**TASK DETAILS**. Transcribe the entries, keeping every character the same.

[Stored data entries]
------------------------------
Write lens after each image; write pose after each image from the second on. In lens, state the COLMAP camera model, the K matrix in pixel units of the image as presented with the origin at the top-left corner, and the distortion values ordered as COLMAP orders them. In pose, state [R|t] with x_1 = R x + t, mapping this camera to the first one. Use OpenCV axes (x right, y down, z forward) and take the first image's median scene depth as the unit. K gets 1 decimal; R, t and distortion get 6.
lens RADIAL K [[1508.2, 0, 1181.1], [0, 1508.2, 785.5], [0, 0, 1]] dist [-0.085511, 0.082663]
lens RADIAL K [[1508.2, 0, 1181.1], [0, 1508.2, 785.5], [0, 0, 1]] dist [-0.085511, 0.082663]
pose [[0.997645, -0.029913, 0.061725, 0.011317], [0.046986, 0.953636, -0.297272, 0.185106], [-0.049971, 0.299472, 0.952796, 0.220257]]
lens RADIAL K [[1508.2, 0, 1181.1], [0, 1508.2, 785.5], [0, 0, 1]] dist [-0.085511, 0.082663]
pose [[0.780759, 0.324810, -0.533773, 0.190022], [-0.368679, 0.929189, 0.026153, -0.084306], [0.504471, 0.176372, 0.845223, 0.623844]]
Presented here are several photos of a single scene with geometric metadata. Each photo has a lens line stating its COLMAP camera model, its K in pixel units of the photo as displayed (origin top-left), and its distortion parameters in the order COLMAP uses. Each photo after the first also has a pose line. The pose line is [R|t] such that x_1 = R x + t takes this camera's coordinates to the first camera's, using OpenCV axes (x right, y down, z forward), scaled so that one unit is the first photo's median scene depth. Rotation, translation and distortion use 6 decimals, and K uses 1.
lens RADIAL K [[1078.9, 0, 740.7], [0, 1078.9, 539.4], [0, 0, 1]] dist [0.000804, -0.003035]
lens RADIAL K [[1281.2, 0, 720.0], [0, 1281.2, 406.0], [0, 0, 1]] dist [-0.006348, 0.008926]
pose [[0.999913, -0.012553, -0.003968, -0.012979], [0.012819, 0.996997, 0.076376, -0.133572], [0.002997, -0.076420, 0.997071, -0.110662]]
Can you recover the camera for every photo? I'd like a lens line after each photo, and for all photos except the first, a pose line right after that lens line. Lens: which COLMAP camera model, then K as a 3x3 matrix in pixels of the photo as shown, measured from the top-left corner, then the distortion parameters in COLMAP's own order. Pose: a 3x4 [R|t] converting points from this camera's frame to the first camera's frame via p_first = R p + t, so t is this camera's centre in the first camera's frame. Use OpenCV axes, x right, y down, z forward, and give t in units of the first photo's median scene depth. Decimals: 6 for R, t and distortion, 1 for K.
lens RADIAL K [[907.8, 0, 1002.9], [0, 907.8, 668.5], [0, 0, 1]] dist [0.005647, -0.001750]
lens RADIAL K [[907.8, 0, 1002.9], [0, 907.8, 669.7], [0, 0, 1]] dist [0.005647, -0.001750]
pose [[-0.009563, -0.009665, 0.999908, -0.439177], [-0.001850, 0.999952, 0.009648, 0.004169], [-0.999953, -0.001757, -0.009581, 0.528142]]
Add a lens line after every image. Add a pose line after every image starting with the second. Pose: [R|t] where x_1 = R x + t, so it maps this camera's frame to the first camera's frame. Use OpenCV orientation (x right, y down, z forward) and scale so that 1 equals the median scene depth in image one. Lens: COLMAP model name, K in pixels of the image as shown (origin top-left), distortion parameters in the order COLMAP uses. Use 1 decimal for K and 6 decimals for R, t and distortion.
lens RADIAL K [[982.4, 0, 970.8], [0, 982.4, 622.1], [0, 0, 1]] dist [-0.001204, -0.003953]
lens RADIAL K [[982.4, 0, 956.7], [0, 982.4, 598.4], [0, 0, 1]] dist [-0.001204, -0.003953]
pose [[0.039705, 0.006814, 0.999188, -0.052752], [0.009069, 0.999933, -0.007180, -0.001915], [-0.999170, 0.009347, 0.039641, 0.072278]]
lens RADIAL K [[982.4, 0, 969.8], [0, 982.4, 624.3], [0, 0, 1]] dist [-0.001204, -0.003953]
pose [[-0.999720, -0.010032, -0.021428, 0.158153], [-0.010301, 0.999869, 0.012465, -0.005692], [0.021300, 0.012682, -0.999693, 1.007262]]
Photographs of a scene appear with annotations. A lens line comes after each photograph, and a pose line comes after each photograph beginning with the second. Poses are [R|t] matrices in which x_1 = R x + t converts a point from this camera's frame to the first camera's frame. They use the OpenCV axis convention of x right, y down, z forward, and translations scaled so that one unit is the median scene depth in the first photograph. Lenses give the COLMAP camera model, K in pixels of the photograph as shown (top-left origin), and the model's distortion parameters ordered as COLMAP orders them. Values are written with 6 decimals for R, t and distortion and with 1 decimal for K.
------------------------------
**SOLVED PROBLEM**.
Write lens after each image; write pose after each image from the second on. In lens, state the COLMAP camera model, the K matrix in pixel units of the image as presented with the origin at the top-left corner, and the distortion values ordered as COLMAP orders them. In pose, state [R|t] with x_1 = R x + t, mapping this camera to the first one. Use OpenCV axes (x right, y down, z forward) and take the first image's median scene depth as the unit. K gets 1 decimal; R, t and distortion get 6.
lens RADIAL K [[1508.2, 0, 1181.1], [0, 1508.2, 785.5], [0, 0, 1]] dist [-0.085511, 0.082663]
lens RADIAL K [[1508.2, 0, 1181.1], [0, 1508.2, 785.5], [0, 0, 1]] dist [-0.085511, 0.082663]
pose [[0.997645, -0.029913, 0.061725, 0.011317], [0.046986, 0.953636, -0.297272, 0.185106], [-0.049971, 0.299472, 0.952796, 0.220257]]
lens RADIAL K [[1508.2, 0, 1181.1], [0, 1508.2, 785.5], [0, 0, 1]] dist [-0.085511, 0.082663]
pose [[0.780759, 0.324810, -0.533773, 0.190022], [-0.368679, 0.929189, 0.026153, -0.084306], [0.504471, 0.176372, 0.845223, 0.623844]]
Presented here are several photos of a single scene with geometric metadata. Each photo has a lens line stating its COLMAP camera model, its K in pixel units of the photo as displayed (origin top-left), and its distortion parameters in the order COLMAP uses. Each photo after the first also has a pose line. The pose line is [R|t] such that x_1 = R x + t takes this camera's coordinates to the first camera's, using OpenCV axes (x right, y down, z forward), scaled so that one unit is the first photo's median scene depth. Rotation, translation and distortion use 6 decimals, and K uses 1.
lens RADIAL K [[1078.9, 0, 740.7], [0, 1078.9, 539.4], [0, 0, 1]] dist [0.000804, -0.003035]
lens RADIAL K [[1281.2, 0, 720.0], [0, 1281.2, 406.0], [0, 0, 1]] dist [-0.006348, 0.008926]
pose [[0.999913, -0.012553, -0.003968, -0.012979], [0.012819, 0.996997, 0.076376, -0.133572], [0.002997, -0.076420, 0.997071, -0.110662]]
Can you recover the camera for every photo? I'd like a lens line after each photo, and for all photos except the first, a pose line right after that lens line. Lens: which COLMAP camera model, then K as a 3x3 matrix in pixels of the photo as shown, measured from the top-left corner, then the distortion parameters in COLMAP's own order. Pose: a 3x4 [R|t] converting points from this camera's frame to the first camera's frame via p_first = R p + t, so t is this camera's centre in the first camera's frame. Use OpenCV axes, x right, y down, z forward, and give t in units of the first photo's median scene depth. Decimals: 6 for R, t and distortion, 1 for K.
lens RADIAL K [[907.8, 0, 1002.9], [0, 907.8, 668.5], [0, 0, 1]] dist [0.005647, -0.001750]
lens RADIAL K [[907.8, 0, 1002.9], [0, 907.8, 669.7], [0, 0, 1]] dist [0.005647, -0.001750]
pose [[-0.009563, -0.009665, 0.999908, -0.439177], [-0.001850, 0.999952, 0.009648, 0.004169], [-0.999953, -0.001757, -0.009581, 0.528142]]
Add a lens line after every image. Add a pose line after every image starting with the second. Pose: [R|t] where x_1 = R x + t, so it maps this camera's frame to the first camera's frame. Use OpenCV orientation (x right, y down, z forward) and scale so that 1 equals the median scene depth in image one. Lens: COLMAP model name, K in pixels of the image as shown (origin top-left), distortion parameters in the order COLMAP uses. Use 1 decimal for K and 6 decimals for R, t and distortion.
lens RADIAL K [[982.4, 0, 970.8], [0, 982.4, 622.1], [0, 0, 1]] dist [-0.001204, -0.003953]
lens RADIAL K [[982.4, 0, 956.7], [0, 982.4, 598.4], [0, 0, 1]] dist [-0.001204, -0.003953]
pose [[0.039705, 0.006814, 0.999188, -0.052752], [0.009069, 0.999933, -0.007180, -0.001915], [-0.999170, 0.009347, 0.039641, 0.072278]]
lens RADIAL K [[982.4, 0, 969.8], [0, 982.4, 624.3], [0, 0, 1]] dist [-0.001204, -0.003953]
pose [[-0.999720, -0.010032, -0.021428, 0.158153], [-0.010301, 0.999869, 0.012465, -0.005692], [0.021300, 0.012682, -0.999693, 1.007262]]
Photographs of a scene appear with annotations. A lens line comes after each photograph, and a pose line comes after each photograph beginning with the second. Poses are [R|t] matrices in which x_1 = R x + t converts a point from this camera's frame to the first camera's frame. They use the OpenCV axis convention of x right, y down, z forward, and translations scaled so that one unit is the median scene depth in the first photograph. Lenses give the COLMAP camera model, K in pixels of the photograph as shown (top-left origin), and the model's distortion parameters ordered as COLMAP orders them. Values are written with 6 decimals for R, t and distortion and with 1 decimal for K.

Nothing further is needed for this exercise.